**Input material**.
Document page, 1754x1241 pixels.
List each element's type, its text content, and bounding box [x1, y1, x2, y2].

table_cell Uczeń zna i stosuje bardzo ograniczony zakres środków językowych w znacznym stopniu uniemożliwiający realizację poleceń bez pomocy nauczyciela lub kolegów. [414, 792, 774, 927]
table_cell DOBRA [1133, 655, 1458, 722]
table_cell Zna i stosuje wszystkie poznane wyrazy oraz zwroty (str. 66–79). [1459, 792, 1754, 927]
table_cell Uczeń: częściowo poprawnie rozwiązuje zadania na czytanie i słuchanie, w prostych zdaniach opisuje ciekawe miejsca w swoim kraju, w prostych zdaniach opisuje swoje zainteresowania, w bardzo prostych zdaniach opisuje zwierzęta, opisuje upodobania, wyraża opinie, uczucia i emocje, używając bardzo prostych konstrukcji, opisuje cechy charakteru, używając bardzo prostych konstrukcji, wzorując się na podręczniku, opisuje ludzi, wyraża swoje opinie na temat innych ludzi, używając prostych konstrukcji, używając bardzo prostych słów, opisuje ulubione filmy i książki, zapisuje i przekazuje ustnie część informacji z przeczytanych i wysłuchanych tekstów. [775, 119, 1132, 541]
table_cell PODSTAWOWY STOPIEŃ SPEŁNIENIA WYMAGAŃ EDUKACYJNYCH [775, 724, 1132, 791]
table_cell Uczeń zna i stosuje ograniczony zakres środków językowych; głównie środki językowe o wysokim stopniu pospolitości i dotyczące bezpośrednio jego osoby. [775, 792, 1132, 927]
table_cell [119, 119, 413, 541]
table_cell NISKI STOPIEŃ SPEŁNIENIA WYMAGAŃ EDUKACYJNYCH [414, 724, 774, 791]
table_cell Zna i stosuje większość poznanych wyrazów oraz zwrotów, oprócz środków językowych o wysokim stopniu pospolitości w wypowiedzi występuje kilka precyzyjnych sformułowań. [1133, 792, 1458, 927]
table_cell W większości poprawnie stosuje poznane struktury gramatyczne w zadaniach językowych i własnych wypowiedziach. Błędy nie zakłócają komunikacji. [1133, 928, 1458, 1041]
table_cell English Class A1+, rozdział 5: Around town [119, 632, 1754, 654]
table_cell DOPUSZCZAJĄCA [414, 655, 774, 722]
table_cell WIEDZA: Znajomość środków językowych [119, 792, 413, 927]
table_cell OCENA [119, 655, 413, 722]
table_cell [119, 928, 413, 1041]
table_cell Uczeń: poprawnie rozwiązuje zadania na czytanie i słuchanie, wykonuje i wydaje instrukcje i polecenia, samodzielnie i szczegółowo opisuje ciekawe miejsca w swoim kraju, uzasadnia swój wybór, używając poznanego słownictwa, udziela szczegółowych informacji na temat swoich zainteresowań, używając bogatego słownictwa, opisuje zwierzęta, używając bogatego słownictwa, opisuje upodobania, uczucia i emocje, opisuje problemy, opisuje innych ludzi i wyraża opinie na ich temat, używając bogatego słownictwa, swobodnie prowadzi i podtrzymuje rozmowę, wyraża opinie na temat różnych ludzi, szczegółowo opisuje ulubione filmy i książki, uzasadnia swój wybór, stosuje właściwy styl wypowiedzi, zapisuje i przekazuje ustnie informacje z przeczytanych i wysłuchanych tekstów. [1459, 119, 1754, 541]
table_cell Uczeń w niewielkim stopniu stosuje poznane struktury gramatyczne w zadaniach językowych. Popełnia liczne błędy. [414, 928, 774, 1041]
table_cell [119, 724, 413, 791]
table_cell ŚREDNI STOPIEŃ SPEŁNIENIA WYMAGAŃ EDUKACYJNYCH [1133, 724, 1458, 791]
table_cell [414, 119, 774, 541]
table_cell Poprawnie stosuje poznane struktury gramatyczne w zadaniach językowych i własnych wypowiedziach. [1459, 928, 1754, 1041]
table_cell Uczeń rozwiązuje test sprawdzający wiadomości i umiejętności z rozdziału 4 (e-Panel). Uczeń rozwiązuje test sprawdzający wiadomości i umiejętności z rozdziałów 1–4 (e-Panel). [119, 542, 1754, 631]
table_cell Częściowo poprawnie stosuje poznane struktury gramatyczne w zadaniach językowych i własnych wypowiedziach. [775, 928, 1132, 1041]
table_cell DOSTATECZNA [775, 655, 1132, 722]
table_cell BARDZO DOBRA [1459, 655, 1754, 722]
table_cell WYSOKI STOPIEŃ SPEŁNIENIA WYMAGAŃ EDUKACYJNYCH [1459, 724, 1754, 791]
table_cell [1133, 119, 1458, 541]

**Work instructions**. Repeat all of the data above word for word, leaving nothing out and changing nothing.

**Response for this exercise**.
Document page, 1754x1241 pixels.
List each element's type, its text content, and bounding box [x1, y1, x2, y2].

table_cell Uczeń zna i stosuje bardzo ograniczony zakres środków językowych w znacznym stopniu uniemożliwiający realizację poleceń bez pomocy nauczyciela lub kolegów. [414, 792, 774, 927]
table_cell DOBRA [1133, 655, 1458, 722]
table_cell Zna i stosuje wszystkie poznane wyrazy oraz zwroty (str. 66–79). [1459, 792, 1754, 927]
table_cell Uczeń: częściowo poprawnie rozwiązuje zadania na czytanie i słuchanie, w prostych zdaniach opisuje ciekawe miejsca w swoim kraju, w prostych zdaniach opisuje swoje zainteresowania, w bardzo prostych zdaniach opisuje zwierzęta, opisuje upodobania, wyraża opinie, uczucia i emocje, używając bardzo prostych konstrukcji, opisuje cechy charakteru, używając bardzo prostych konstrukcji, wzorując się na podręczniku, opisuje ludzi, wyraża swoje opinie na temat innych ludzi, używając prostych konstrukcji, używając bardzo prostych słów, opisuje ulubione filmy i książki, zapisuje i przekazuje ustnie część informacji z przeczytanych i wysłuchanych tekstów. [775, 119, 1132, 541]
table_cell PODSTAWOWY STOPIEŃ SPEŁNIENIA WYMAGAŃ EDUKACYJNYCH [775, 724, 1132, 791]
table_cell Uczeń zna i stosuje ograniczony zakres środków językowych; głównie środki językowe o wysokim stopniu pospolitości i dotyczące bezpośrednio jego osoby. [775, 792, 1132, 927]
table_cell [119, 119, 413, 541]
table_cell NISKI STOPIEŃ SPEŁNIENIA WYMAGAŃ EDUKACYJNYCH [414, 724, 774, 791]
table_cell Zna i stosuje większość poznanych wyrazów oraz zwrotów, oprócz środków językowych o wysokim stopniu pospolitości w wypowiedzi występuje kilka precyzyjnych sformułowań. [1133, 792, 1458, 927]
table_cell W większości poprawnie stosuje poznane struktury gramatyczne w zadaniach językowych i własnych wypowiedziach. Błędy nie zakłócają komunikacji. [1133, 928, 1458, 1041]
table_cell English Class A1+, rozdział 5: Around town [119, 632, 1754, 654]
table_cell DOPUSZCZAJĄCA [414, 655, 774, 722]
table_cell WIEDZA: Znajomość środków językowych [119, 792, 413, 927]
table_cell OCENA [119, 655, 413, 722]
table_cell [119, 928, 413, 1041]
table_cell Uczeń: poprawnie rozwiązuje zadania na czytanie i słuchanie, wykonuje i wydaje instrukcje i polecenia, samodzielnie i szczegółowo opisuje ciekawe miejsca w swoim kraju, uzasadnia swój wybór, używając poznanego słownictwa, udziela szczegółowych informacji na temat swoich zainteresowań, używając bogatego słownictwa, opisuje zwierzęta, używając bogatego słownictwa, opisuje upodobania, uczucia i emocje, opisuje problemy, opisuje innych ludzi i wyraża opinie na ich temat, używając bogatego słownictwa, swobodnie prowadzi i podtrzymuje rozmowę, wyraża opinie na temat różnych ludzi, szczegółowo opisuje ulubione filmy i książki, uzasadnia swój wybór, stosuje właściwy styl wypowiedzi, zapisuje i przekazuje ustnie informacje z przeczytanych i wysłuchanych tekstów. [1459, 119, 1754, 541]
table_cell Uczeń w niewielkim stopniu stosuje poznane struktury gramatyczne w zadaniach językowych. Popełnia liczne błędy. [414, 928, 774, 1041]
table_cell [119, 724, 413, 791]
table_cell ŚREDNI STOPIEŃ SPEŁNIENIA WYMAGAŃ EDUKACYJNYCH [1133, 724, 1458, 791]
table_cell [414, 119, 774, 541]
table_cell Poprawnie stosuje poznane struktury gramatyczne w zadaniach językowych i własnych wypowiedziach. [1459, 928, 1754, 1041]
table_cell Uczeń rozwiązuje test sprawdzający wiadomości i umiejętności z rozdziału 4 (e-Panel). Uczeń rozwiązuje test sprawdzający wiadomości i umiejętności z rozdziałów 1–4 (e-Panel). [119, 542, 1754, 631]
table_cell Częściowo poprawnie stosuje poznane struktury gramatyczne w zadaniach językowych i własnych wypowiedziach. [775, 928, 1132, 1041]
table_cell DOSTATECZNA [775, 655, 1132, 722]
table_cell BARDZO DOBRA [1459, 655, 1754, 722]
table_cell WYSOKI STOPIEŃ SPEŁNIENIA WYMAGAŃ EDUKACYJNYCH [1459, 724, 1754, 791]
table_cell [1133, 119, 1458, 541]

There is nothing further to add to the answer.